Pour les auteurs du rapport, le défi majeur est de parvenir à réduire la demande de biens illicites qui alimente le trafic et enrichi les organisations. L’ONUDC appelle donc à une réponse globale, en utilisant toutes les ressources offertes par la Convention des Nations Unies contre la criminalité transnationale, signée à Palerme, en Italie, en 2000. « Pour combattre le crime organisé, nous devons être nous-mêmes organisés, travailler ensemble, agir avec encore plus de détermination que nos adversaires », a demandé en ouverture de la réunion de l’Assemblée générale, le Secrétaire général de l’ONU, Ban Ki-moon. Soulevant l’inadéquation des politiques nationales, il a appelé les Etats Membres à mieux utiliser « les mesures riches et détaillées » contenues dans la Convention de Palerme, pour combattre le blanchiment d’argent, confisquer les biens et les avoirs des organisations, mettre un terme au secret bancaire, mener conjointement des enquêtes, protéger les témoins, échanger des informations et apporter une assistance juridique mutuelle.
Intervenant ensuite pour présenter le rapport de l’ONUDC, le Directeur de l’organisation, Antonio Maria Costa, a souligné que « certains gouvernements n’étaient pas en mesure de soutenir la lutte contre le crime organisé transnational dans la mesure où ils en étaient complice ». « D’autres n’en sont pas capables, car ils n’en n’ont pas les moyens », a-t-il ajouté, précisant qu’aucun pays ne pouvait en réalité s’attaquer seul à un tel problème.

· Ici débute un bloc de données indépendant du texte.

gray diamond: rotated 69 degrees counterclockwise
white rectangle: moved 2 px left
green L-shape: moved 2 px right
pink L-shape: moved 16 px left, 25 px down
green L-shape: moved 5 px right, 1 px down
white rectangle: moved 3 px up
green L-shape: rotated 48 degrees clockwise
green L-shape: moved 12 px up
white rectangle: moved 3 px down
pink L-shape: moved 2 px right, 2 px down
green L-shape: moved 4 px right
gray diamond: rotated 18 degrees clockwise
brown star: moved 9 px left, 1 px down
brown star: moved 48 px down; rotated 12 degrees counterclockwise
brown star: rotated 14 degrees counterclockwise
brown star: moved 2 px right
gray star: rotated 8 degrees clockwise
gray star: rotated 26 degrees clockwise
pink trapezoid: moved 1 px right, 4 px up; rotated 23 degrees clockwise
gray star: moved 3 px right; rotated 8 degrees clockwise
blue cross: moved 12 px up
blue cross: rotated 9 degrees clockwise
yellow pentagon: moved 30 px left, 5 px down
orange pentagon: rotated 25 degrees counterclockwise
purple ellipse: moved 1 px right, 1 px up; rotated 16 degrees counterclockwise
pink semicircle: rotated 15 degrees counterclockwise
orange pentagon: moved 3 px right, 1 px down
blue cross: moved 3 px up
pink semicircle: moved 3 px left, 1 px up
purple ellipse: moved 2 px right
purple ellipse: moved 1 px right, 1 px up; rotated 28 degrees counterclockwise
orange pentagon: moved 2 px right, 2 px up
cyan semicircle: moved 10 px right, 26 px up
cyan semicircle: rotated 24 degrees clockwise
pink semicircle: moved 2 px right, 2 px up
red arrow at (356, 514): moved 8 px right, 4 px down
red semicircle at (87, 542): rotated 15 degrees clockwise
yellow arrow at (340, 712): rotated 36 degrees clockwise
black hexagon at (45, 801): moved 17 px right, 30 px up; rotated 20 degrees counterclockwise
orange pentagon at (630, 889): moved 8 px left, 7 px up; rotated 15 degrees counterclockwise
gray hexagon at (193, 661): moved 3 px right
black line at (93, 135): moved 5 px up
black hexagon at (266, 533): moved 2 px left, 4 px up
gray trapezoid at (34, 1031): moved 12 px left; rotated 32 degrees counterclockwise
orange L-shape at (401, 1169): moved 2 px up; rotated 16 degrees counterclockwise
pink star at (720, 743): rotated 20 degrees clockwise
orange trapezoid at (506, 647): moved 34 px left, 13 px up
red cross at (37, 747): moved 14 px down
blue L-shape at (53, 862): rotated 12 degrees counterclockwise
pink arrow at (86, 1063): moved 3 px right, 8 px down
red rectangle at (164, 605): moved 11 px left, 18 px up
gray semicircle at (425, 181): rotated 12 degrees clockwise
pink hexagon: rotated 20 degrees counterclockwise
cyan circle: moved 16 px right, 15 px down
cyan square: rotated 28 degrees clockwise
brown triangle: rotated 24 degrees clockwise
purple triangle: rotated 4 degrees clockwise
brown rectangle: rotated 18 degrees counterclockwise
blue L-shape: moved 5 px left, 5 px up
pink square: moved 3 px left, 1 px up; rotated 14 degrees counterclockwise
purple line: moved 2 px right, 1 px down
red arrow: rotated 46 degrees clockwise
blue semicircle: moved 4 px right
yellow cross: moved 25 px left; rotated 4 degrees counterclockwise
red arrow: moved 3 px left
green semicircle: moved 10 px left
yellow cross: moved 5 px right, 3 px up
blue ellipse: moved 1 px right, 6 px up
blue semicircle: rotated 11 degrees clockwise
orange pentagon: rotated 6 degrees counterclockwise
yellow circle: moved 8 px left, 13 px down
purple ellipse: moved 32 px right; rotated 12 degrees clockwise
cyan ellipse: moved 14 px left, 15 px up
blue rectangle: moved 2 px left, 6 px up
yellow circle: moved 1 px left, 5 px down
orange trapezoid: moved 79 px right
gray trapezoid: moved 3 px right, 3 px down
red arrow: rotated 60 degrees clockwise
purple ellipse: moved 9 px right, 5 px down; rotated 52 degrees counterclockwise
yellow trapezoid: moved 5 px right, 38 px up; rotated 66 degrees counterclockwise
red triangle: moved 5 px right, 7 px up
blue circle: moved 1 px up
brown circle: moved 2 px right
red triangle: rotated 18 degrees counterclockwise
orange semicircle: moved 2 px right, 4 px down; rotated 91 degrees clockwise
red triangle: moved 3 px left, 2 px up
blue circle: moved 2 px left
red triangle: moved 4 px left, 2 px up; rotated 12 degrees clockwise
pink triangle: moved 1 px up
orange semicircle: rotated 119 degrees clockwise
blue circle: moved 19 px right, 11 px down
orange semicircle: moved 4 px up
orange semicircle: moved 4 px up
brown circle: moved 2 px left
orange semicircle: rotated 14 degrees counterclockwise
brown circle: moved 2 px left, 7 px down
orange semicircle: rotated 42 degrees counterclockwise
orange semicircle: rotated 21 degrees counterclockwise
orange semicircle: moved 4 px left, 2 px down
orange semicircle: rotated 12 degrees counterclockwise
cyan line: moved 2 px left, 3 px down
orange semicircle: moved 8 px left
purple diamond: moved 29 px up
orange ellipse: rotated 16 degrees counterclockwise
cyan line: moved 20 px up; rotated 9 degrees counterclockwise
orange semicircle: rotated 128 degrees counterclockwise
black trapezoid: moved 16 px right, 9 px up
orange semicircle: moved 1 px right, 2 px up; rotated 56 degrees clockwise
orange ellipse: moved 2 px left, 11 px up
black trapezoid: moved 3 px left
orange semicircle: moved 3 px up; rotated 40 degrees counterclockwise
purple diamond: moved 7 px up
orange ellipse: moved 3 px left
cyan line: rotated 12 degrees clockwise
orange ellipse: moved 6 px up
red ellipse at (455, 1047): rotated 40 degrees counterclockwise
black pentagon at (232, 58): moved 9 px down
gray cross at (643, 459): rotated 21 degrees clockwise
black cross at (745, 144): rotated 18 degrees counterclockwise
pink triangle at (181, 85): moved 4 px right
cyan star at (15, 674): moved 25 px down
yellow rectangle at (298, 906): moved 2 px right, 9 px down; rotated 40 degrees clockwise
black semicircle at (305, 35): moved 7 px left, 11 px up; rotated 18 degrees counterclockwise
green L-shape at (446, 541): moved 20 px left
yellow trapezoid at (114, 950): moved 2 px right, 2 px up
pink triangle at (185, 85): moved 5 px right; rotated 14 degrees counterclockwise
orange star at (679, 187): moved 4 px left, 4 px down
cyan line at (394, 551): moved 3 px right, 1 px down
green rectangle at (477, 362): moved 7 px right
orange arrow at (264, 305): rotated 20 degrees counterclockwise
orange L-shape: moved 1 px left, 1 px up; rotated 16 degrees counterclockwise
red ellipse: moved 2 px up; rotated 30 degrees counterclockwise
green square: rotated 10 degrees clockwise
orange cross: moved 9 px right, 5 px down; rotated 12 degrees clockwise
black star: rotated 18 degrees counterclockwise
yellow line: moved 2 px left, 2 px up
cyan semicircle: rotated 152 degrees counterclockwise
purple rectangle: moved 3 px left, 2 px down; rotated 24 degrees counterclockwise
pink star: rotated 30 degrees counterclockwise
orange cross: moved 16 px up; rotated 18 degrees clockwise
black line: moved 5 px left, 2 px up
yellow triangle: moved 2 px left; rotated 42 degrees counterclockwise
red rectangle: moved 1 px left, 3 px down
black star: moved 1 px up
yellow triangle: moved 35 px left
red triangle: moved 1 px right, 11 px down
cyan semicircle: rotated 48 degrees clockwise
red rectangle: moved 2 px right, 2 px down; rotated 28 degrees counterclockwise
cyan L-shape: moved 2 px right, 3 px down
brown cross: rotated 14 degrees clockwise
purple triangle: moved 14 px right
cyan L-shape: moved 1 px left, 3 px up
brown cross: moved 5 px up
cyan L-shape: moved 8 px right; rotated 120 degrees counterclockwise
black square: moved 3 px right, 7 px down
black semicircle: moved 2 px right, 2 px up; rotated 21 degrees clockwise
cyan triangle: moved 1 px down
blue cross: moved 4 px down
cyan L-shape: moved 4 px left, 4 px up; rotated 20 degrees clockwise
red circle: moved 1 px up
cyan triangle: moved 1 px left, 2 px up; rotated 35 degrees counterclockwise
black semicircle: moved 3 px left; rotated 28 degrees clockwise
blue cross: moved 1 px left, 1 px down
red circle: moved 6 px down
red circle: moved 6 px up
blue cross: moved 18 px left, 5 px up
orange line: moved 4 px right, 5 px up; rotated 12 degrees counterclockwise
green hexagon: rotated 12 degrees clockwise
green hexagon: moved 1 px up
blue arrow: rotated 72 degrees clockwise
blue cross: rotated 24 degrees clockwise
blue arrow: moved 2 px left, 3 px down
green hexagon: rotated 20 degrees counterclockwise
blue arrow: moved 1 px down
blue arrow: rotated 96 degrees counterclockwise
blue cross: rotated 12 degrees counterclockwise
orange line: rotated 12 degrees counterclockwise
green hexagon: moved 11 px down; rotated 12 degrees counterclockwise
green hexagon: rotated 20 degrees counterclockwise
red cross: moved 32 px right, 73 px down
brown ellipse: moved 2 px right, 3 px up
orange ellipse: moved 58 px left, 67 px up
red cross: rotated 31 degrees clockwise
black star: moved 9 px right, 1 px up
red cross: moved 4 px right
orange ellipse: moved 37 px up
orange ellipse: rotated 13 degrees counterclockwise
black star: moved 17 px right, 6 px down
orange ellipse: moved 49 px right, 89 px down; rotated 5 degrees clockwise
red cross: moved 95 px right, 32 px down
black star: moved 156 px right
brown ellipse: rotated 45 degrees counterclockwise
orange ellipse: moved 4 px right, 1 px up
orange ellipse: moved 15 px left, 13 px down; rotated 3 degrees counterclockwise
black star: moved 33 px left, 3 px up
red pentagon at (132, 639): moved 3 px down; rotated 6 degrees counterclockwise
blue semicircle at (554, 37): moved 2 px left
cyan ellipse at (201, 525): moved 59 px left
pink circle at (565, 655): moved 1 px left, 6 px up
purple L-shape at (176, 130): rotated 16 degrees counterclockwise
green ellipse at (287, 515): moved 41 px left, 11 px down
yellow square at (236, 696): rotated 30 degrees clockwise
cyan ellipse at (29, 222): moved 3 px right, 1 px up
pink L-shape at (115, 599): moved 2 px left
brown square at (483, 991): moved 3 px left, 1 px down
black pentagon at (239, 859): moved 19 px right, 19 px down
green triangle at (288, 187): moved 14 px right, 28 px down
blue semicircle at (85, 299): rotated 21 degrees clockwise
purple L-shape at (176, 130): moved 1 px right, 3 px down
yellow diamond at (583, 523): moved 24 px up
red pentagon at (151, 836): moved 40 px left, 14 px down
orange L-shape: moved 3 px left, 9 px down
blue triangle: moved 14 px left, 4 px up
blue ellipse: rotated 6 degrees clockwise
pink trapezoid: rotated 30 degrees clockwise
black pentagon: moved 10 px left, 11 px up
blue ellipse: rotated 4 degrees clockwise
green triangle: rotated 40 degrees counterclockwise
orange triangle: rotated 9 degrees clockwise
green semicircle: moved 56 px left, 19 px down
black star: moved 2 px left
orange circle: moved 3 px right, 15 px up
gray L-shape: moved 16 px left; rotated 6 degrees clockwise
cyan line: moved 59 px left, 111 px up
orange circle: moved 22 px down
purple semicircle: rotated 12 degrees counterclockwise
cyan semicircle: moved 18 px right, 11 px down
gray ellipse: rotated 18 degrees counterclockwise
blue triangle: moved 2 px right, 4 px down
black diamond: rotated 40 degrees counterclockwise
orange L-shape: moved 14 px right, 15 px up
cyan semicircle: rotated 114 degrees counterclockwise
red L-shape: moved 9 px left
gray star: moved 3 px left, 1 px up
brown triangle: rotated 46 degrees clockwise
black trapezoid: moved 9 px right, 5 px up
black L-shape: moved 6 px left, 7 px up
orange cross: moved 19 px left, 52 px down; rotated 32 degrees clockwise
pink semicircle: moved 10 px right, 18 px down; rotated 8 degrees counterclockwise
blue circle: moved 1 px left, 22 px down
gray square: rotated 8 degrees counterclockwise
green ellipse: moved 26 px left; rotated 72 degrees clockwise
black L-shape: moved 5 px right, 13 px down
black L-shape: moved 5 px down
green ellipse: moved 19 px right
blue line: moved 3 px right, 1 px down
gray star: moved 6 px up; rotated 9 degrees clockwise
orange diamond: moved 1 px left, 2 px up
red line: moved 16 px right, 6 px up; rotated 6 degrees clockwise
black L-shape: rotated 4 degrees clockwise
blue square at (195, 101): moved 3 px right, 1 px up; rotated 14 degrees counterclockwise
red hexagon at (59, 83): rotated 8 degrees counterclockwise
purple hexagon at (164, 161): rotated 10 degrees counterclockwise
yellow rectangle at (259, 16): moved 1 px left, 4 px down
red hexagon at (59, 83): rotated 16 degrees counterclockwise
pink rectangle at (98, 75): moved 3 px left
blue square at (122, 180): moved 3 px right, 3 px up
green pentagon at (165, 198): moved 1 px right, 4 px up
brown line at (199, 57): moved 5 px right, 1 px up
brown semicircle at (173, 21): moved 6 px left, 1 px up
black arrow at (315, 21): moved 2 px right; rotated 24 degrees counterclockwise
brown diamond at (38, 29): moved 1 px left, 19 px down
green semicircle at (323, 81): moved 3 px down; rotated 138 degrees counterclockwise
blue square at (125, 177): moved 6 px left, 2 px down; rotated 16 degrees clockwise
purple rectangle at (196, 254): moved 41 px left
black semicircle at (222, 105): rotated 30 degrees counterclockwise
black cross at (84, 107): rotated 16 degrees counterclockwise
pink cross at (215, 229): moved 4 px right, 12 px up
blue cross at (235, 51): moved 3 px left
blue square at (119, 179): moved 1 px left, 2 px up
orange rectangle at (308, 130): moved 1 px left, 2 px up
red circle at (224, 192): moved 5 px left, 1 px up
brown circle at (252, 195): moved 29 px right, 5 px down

Face à une menace globale, le Directeur de l’ONUDC, Antonio Maria Costa, a donc appelé lui aussi à une réponse globale, consistant à perturber les marchés des organisations criminelles. « Le démantèlement de groupes criminels ne fonctionne pas, dans la mesure où ceux qui sont arrêtés sont immédiatement remplacé », a-t-il souligné, ajoutant que la lutte contre les groupes mafieux n’empêcherait pas les activités mafieuses de se poursuivre si le marché et la demande continuent d’exister. Il a aussi dénoncé « l’armée » de criminels en cols blancs, dont les avocats, les banquiers, qui couvrent les activités criminelles de ces organisations et blanchissent leurs revenus. Dans son développement devant l’Assemblée générale, Antonio Maria Costa, a également rappelé que « lorsque les Etats n’offrent pas à leur population les services public de base et la sécurité, les criminels se substituent à eux et prennent la place ».
Atteindre les Objectifs du millénaire pour le développement (OMD) serait un antidote efficace contre le crime qui est lui-même un obstacle au développement », a-t-il conclu. Les Objectifs du millénaire pour le développement ont été définis lors du Sommet du Millénaire de l’ONU, en 2000. Ils sont au nombre de huit et doivent être atteints avant 2015 : réduire de moitié l’extrême pauvreté, assurer une éducation primaire pour tous, promouvoir l’égalité des sexes, réduire la mortalité infantile, améliorer la santé maternelle, combattre des maladies telles que le VIH/sida et le paludisme, préserver l’environnement et construire un partenariat mondial pour le développement.